Robert Zulj hat sich die Hamburger am Montag zusammen mit seiner Freundin im TV angeschaut, der späte Ausgleich des HSV habe ihn aber nicht geärgert. „Letztendlich kannst du das eh nicht beeinflussen, wie die anderen spielen“, sagt Zulj. Der 27-Jährige findet, es sei falsch „auf die Gegner zu hoffen“, man habe es in der eigenen Hand – was angesichts des Restprogramms nachweislich stimmt. Gewinnen die Berliner neben dem HSV-Spiel auch die weiteren vier Partien, steigen sie sicher auf. Machbar scheint alles, sowohl die Auswärtsaufgaben gegen Fürth, Darmstadt und Bochum wie das Heimspiel gegen Magdeburg. Zulj sagt dazu: „Fußball ist nicht so leicht. Jeder kann gegen jeden gewinnen. Es ist sehr schwer in der Liga Siege einzufahren, egal gegen wen und egal, wo du spielst.“
Bei Union wissen sie das natürlich, 13 Mal schon teilte sich die Mannschaft von Trainer Urs Fischer in dieser Saison die Punkte mit dem Gegner – Zweitliga-Höchstwert. Wie zuletzt Stürmer Sebastian Polter fordert auch Zulj mehr Mut: „In so einer Situation hast du nichts zu verlieren, du kannst nur gewinnen“, sagt er und zieht einen erklärenden Vergleich: „Wenn wir der HSV oder Köln wären, wäre es etwas ganz anderes. Aber wir können befreit aufspielen.“
Union hat sich 2016 und 2017 am Kapitalmarkt bedient
Zuljs These könnte darauf basieren, dass Köln und Hamburg über erstligareife Kader verfügen, zusammengebastelt mit einem erstligareifen Budget. Das Portal transfermarkt.de beziffert den Kaderwert des FC auf 79,95 Millionen Euro, der HSV liegt bei 58,88 – Union bei 23,25 (und damit auf Rang drei).

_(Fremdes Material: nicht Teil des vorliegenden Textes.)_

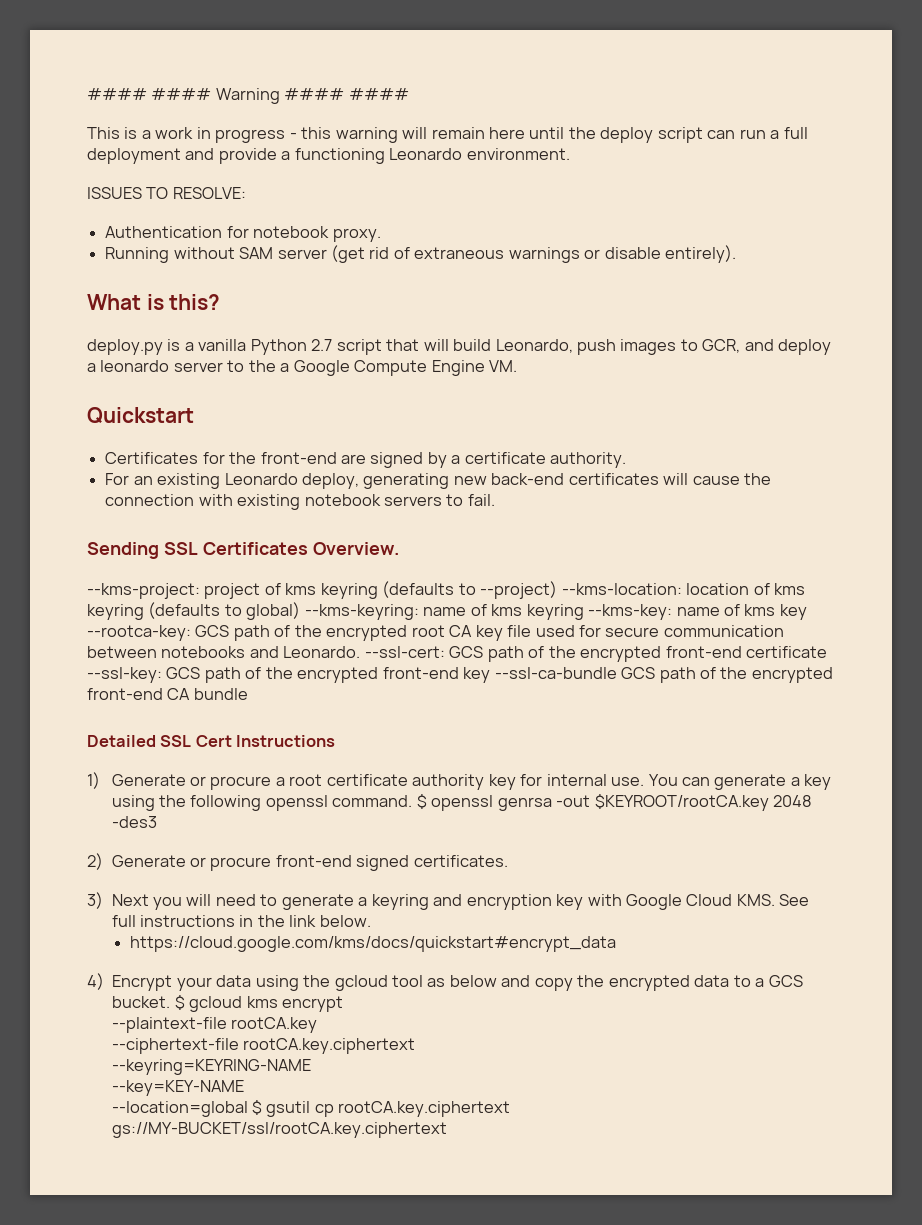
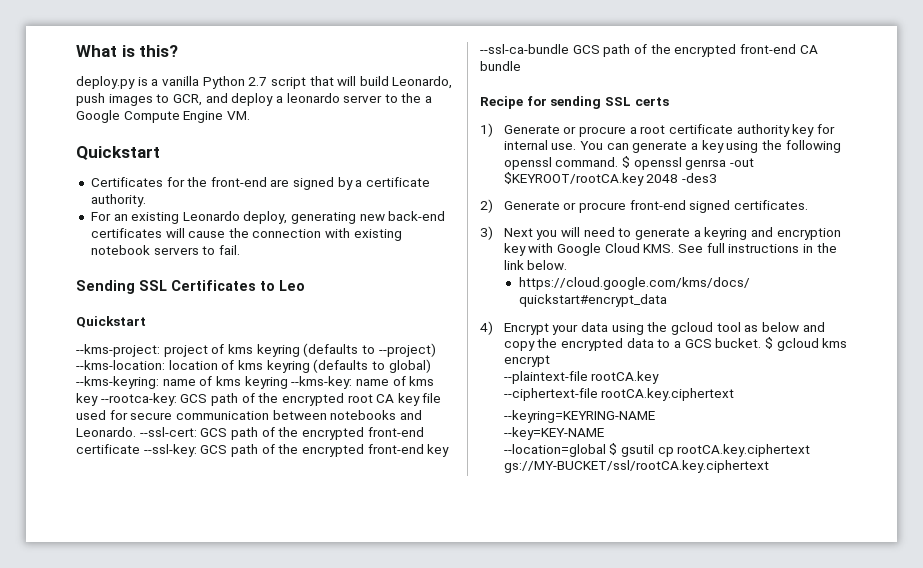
[87,88,409,104] [87,127,808,143] [87,148,570,164] [87,187,246,199] [105,226,381,242] [105,245,737,263] #### #### Warning #### #### // This is a work in progress - this warning will remain here until the deploy script can run a full deployment and provide a functioning Leonardo environment. // ISSUES TO RESOLVE: // Authentication for notebook proxy. // Running without SAM server (get rid of extraneous warnings or disable entirely). // -> (76, 51) none
[312,542,399,555] Overview. -> [260,280,305,291] [76,316,146,328] to Leo // Quickstart
[87,735,336,747] Detailed SSL Cert Instructions -> [480,96,669,109] Recipe for sending SSL certs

Ein bisschen Erfolgsdruck dürften aber auch die Berliner haben. Wie der „Kicker“ berichtete, hat sich Union in den Jahren 2016 und 2017 am Kapitalmarkt bedient. Insgesamt 6,3 Millionen Euro stellte der Fonds „Quattrex German Opportunities“ laut „Kicker“ zur Verfügung, zurückzuzahlen bis 2026. Einen festen Zinssatz gebe es nicht, stattdessen profitiere Quattrex an den TV-Prämien, die Union von der DFL erhält. In Liga eins würde Quattrex demzufolge stärker profitieren, dafür würde Union die Rückzahlung leichter fallen.
Auf Tagesspiegel-Anfrage teilt Unions Präsident Dirk Zingler mit, man habe in den letzten zehn Jahren konsequent in den Kader, Rechte und Infrastruktur investiert und dabei mit mehreren Partnern (Banken, institutionelle und private Anleger) zusammengearbeitet. Ob Nina Hagen nun bekümmert ist, weil sich Union vom Westen Geld leiht (Quattrex sitzt in Luxemburg), steht derweil nicht fest.